Bande-son , Bertrand de la Peine, Ed. de Minuit, 2011
Sven Langhens, Danois exilé depuis dix ans dans le Luberon est un artiste contemporain connu pour ses enregistrements et ses constructions sonores de sons inaudibles du commun des mortels. Une sorte de sculpteur des sons de la nature. Sa femme décide de le quitter et lui, triant des papiers "trouve dans une malle, un ouvrage ancien sur les "pierres chantantes" écrit par un certain Rudolf Erich Raspe." (4ème de couverture) Il décide de retrouver la trace de ces "pierres chantantes".
Je ressors de ce livre très mitigé. J'ai beaucoup aimé l'écriture de Bertrand de la Peine. Il triture certains mots, en invente d'autres et dessine de beaux portraits, assez drôles. D'abord celui de Mrs Scott, la logeuse de Sven en Irlande :
"Elle y retrouve une femme au chignon de neige noué sur la nuque et sous le chignon, une veste de tweed anthracite dont les pans s'évasent autour du fessier cucurbitesque recouvert d'une jupe noire tendue à craquer. D'assez beaux mollets pris dans des bas couleur chair et de minuscules pieds chaussés de mocassins de cuir." (p.52)
Ensuite, le plus savoureux, celui du révérend Desmond Toland :
" Un scooter apparaît à l'angle de la maison et stoppe net devant le parterre surpris. L'antique machine est pilotée par un homme rond. [...] Le révérend Desmond Toland met pied à terre et ôte son casque qui démoule un crâne globuleux. On se méprendrait de le croire bossu : ses deux épaules sont symétriquement grasses." (p.55)
Et puis, il y a ici et là d'autres beaux passages (j'en citerai un autre à la fin), mais je me suis tout de même demandé où l'auteur voulait en venir. L'ensemble est décousu, le lien entre S. Langhens, l'Irlande, Rudolf Erich Raspe et l'art contemporain est un peu tiré par les cheveux. Le fait que Gerda, la femme de Sven le quitte est une grosse ficelle, facile et peu opportune. L'auteur survole ses personnages et son histoire : il ne s'intéresse pas vraiment à eux, nous non plus !
Mis à part les portraits plutôt réjouissants, on ne sait quasiment rien d'eux, comme s'ils n'étaient que de vagues connaissances à qui l'on dit bonjour-bonsoir. Un peu court !
C'est fort dommage, parce que comme je le disais plus haut, Bertrand de la Peine écrit très bien. Ses lignes apportent tout de suite à l'esprit des images nettes et concrètes. En peu de mots, choisis, il décrit clairement un personnage, une pièce, une situation. A ce propos, et comme promis, un dernier extrait concernant l'aide-ménagère de Mrs Scott :
"Lorsqu'elle officie dans la cuisine, Anjelica éventre les paquets de farine.
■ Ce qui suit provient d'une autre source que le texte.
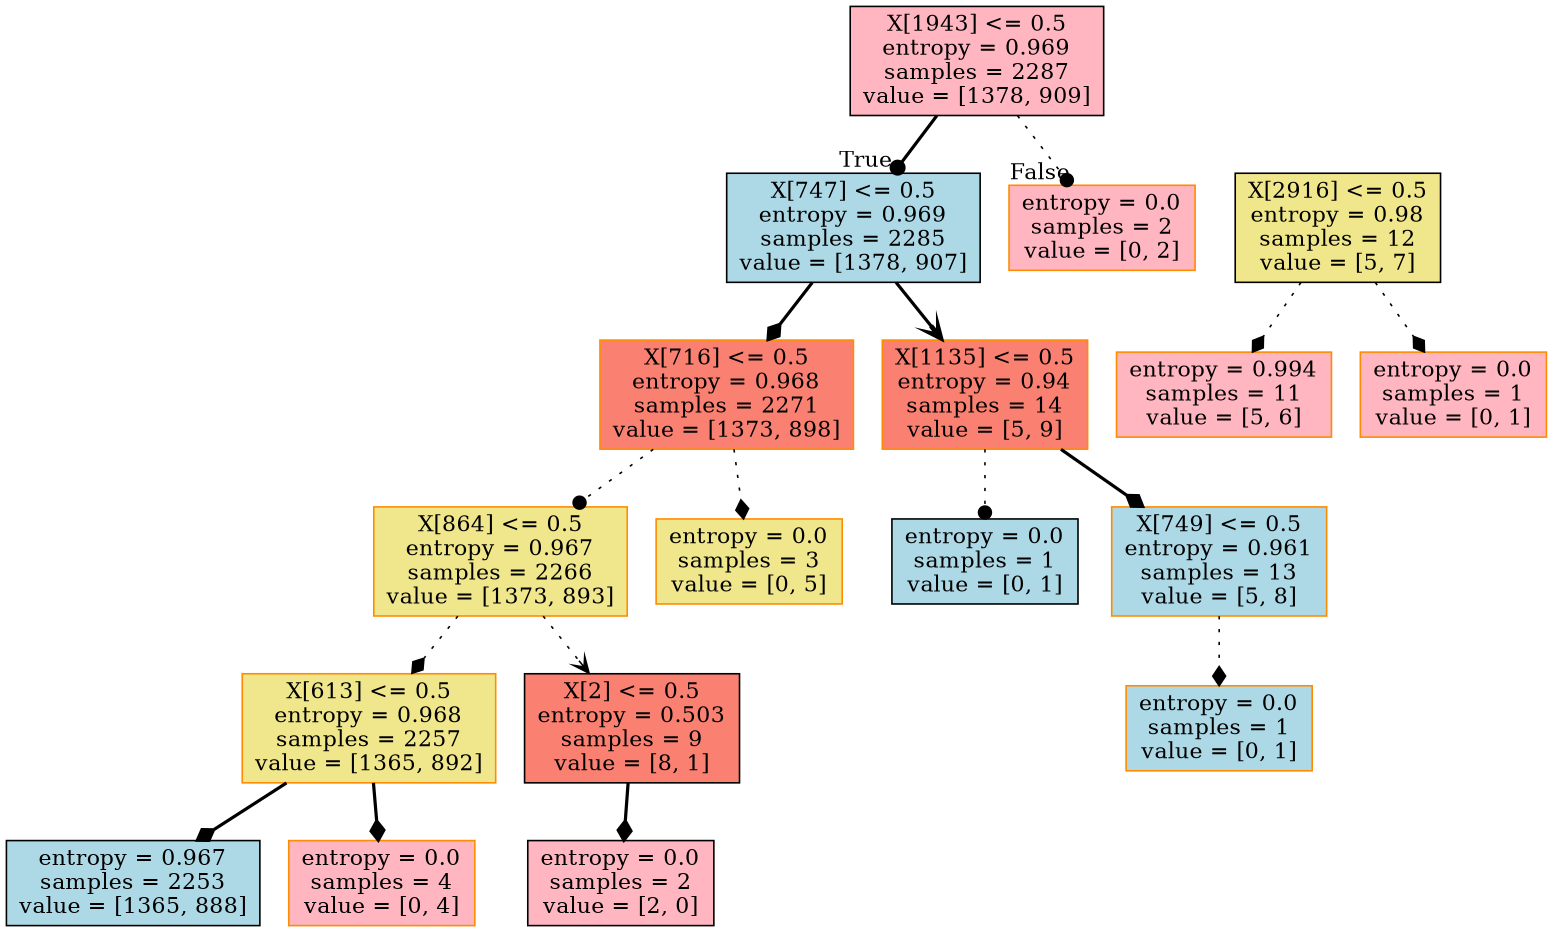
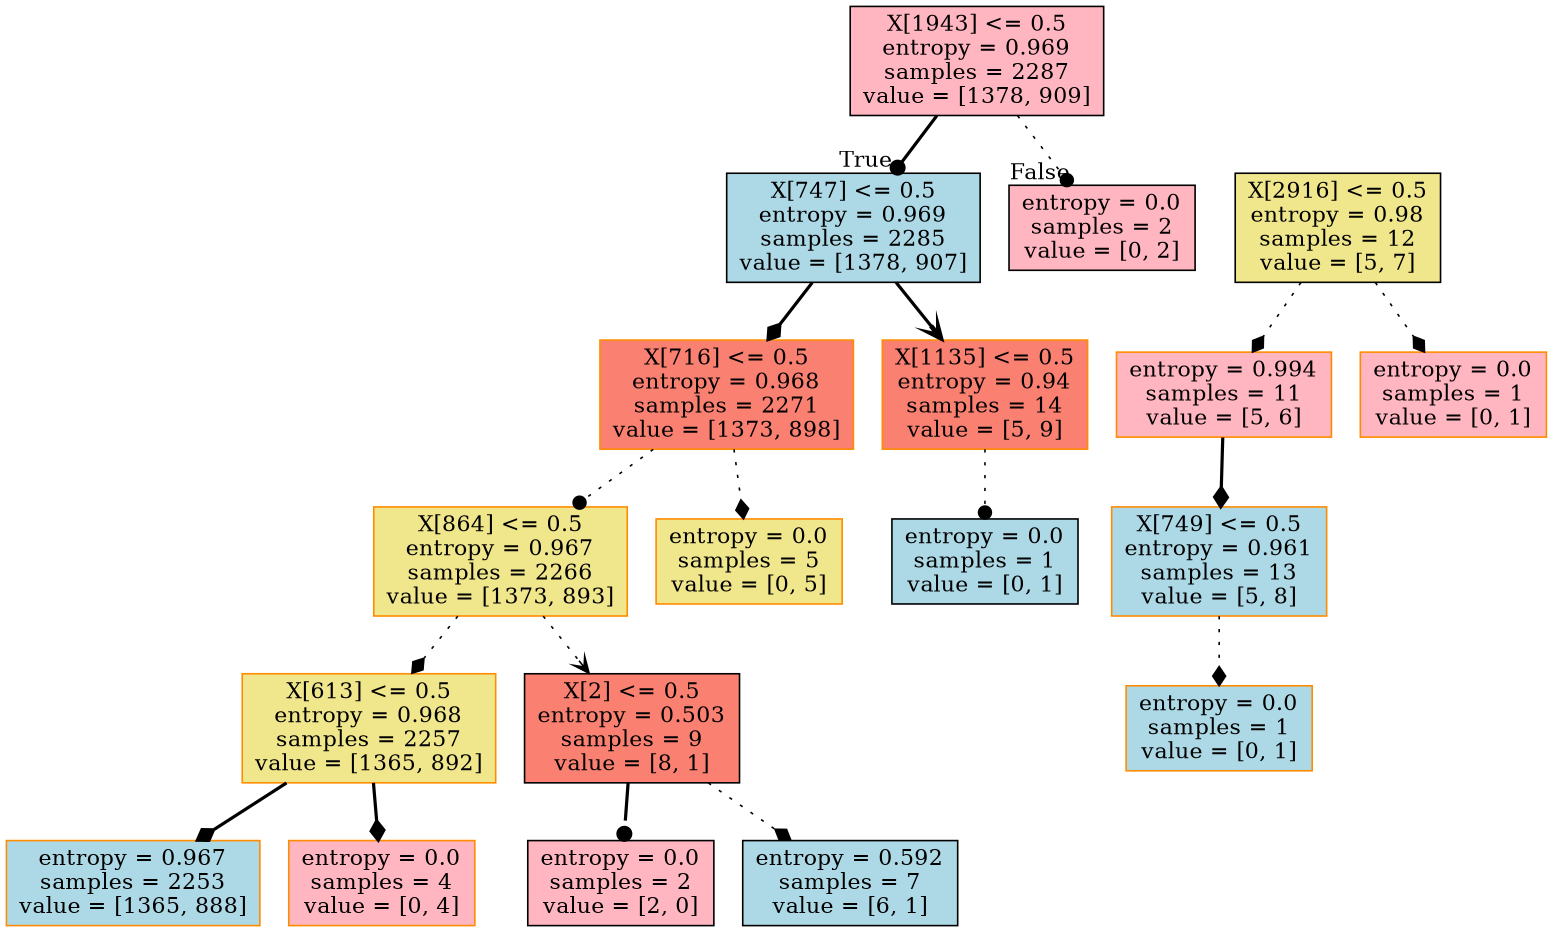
  digraph {
    node [color=darkorange fillcolor=lightpink shape=box style=filled]
    edge [arrowhead=diamond style=dotted]
    n1 [color=black label="X[1943] <= 0.5\nentropy = 0.969\nsamples = 2287\nvalue = [1378, 909]"]
    n2 [color=black fillcolor=lightblue label="X[747] <= 0.5\nentropy = 0.969\nsamples = 2285\nvalue = [1378, 907]"]
-   n3 [label="entropy = 0.0\nsamples = 2\nvalue = [0, 2]"]
+   n3 [color=black label="entropy = 0.0\nsamples = 2\nvalue = [0, 2]"]
    n4 [fillcolor=salmon label="X[716] <= 0.5\nentropy = 0.968\nsamples = 2271\nvalue = [1373, 898]"]
    n5 [fillcolor=salmon label="X[1135] <= 0.5\nentropy = 0.94\nsamples = 14\nvalue = [5, 9]"]
    n6 [fillcolor=khaki label="X[864] <= 0.5\nentropy = 0.967\nsamples = 2266\nvalue = [1373, 893]"]
-   n7 [fillcolor=khaki label="entropy = 0.0\nsamples = 3\nvalue = [0, 5]"]
+   n7 [fillcolor=khaki label="entropy = 0.0\nsamples = 5\nvalue = [0, 5]"]
    n8 [fillcolor=lightblue label="X[749] <= 0.5\nentropy = 0.961\nsamples = 13\nvalue = [5, 8]"]
    n9 [color=black fillcolor=lightblue label="entropy = 0.0\nsamples = 1\nvalue = [0, 1]"]
    n10 [fillcolor=khaki label="X[613] <= 0.5\nentropy = 0.968\nsamples = 2257\nvalue = [1365, 892]"]
    n11 [color=black fillcolor=salmon label="X[2] <= 0.5\nentropy = 0.503\nsamples = 9\nvalue = [8, 1]"]
-   n12 [color=black fillcolor=lightblue label="entropy = 0.967\nsamples = 2253\nvalue = [1365, 888]"]
+   n12 [fillcolor=lightblue label="entropy = 0.967\nsamples = 2253\nvalue = [1365, 888]"]
    n13 [label="entropy = 0.0\nsamples = 4\nvalue = [0, 4]"]
    n14 [color=black label="entropy = 0.0\nsamples = 2\nvalue = [2, 0]"]
+   n15 [color=black fillcolor=lightblue label="entropy = 0.592\nsamples = 7\nvalue = [6, 1]"]
    n16 [fillcolor=lightblue label="entropy = 0.0\nsamples = 1\nvalue = [0, 1]"]
    n17 [color=black fillcolor=khaki label="X[2916] <= 0.5\nentropy = 0.98\nsamples = 12\nvalue = [5, 7]"]
    n18 [label="entropy = 0.994\nsamples = 11\nvalue = [5, 6]"]
    n19 [label="entropy = 0.0\nsamples = 1\nvalue = [0, 1]"]
    n1 -> n2 [arrowhead=dot headlabel=True labelangle=45 labeldistance=2.5 style=bold]
    n1 -> n3 [arrowhead=dot headlabel=False labelangle=-45 labeldistance=2.5]
    n2 -> n4 [style=bold]
    n2 -> n5 [arrowhead=vee style=bold]
    n4 -> n6 [arrowhead=dot]
    n4 -> n7
-   n5 -> n8 [style=bold]
+   n18 -> n8 [style=bold]
    n5 -> n9 [arrowhead=dot]
    n6 -> n10
    n6 -> n11 [arrowhead=vee]
    n8 -> n16
    n10 -> n12 [style=bold]
    n10 -> n13 [style=bold]
-   n11 -> n14 [style=bold]
+   n11 -> n14 [arrowhead=dot style=bold]
+   n11 -> n15
    n17 -> n18
    n17 -> n19
  }
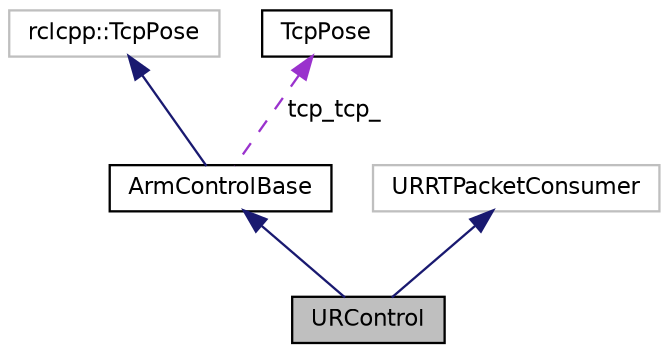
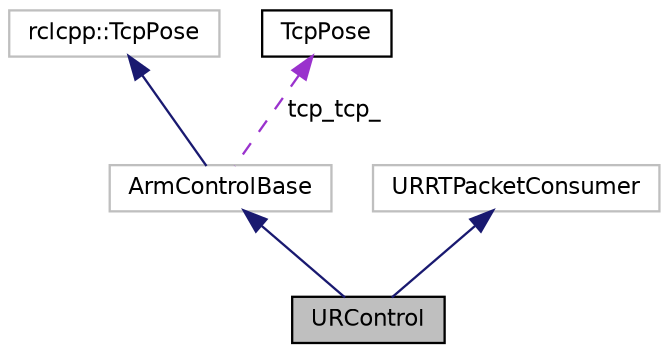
  digraph {
    node [color=black fillcolor=white fontname=Helvetica fontsize=10 shape=record style=filled]
    edge [color=midnightblue dir=back fontname=Helvetica fontsize=10 labelfontname=Helvetica labelfontsize=10 style=solid]
    n1 [fillcolor=grey75 fontcolor=black height=0.2 label=URControl width=0.4]
-   n2 [height=0.2 label=ArmControlBase width=0.4]
+   n2 [color=grey75 height=0.2 label=ArmControlBase width=0.4]
    n3 [color=grey75 height=0.2 label="rclcpp::TcpPose" width=0.4]
    n4 [height=0.2 label=TcpPose width=0.4]
    n5 [color=grey75 height=0.2 label=URRTPacketConsumer width=0.4]
    n2 -> n1
    n3 -> n2
    n4 -> n2 [color=darkorchid3 label=" tcp_tcp_" style=dashed]
    n5 -> n1
  }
Elle décapite les bouteilles de lait.
Explose les nouilles.
Pulvérise le riz.
Trucide les boîtes de conserve.
Mutile les pizzas.
Scalpe les tablettes de chocolat.
Terrifie les surgelés.
Armée d'une pince ou d'un tournevis, la jeune fille fait régner dans la pièce un avant-goût de massacre." (p.63)
Déçu donc, oui, mais en même temps, ravi d'avoir découvert cet auteur dont je retenterai certainement la lecture.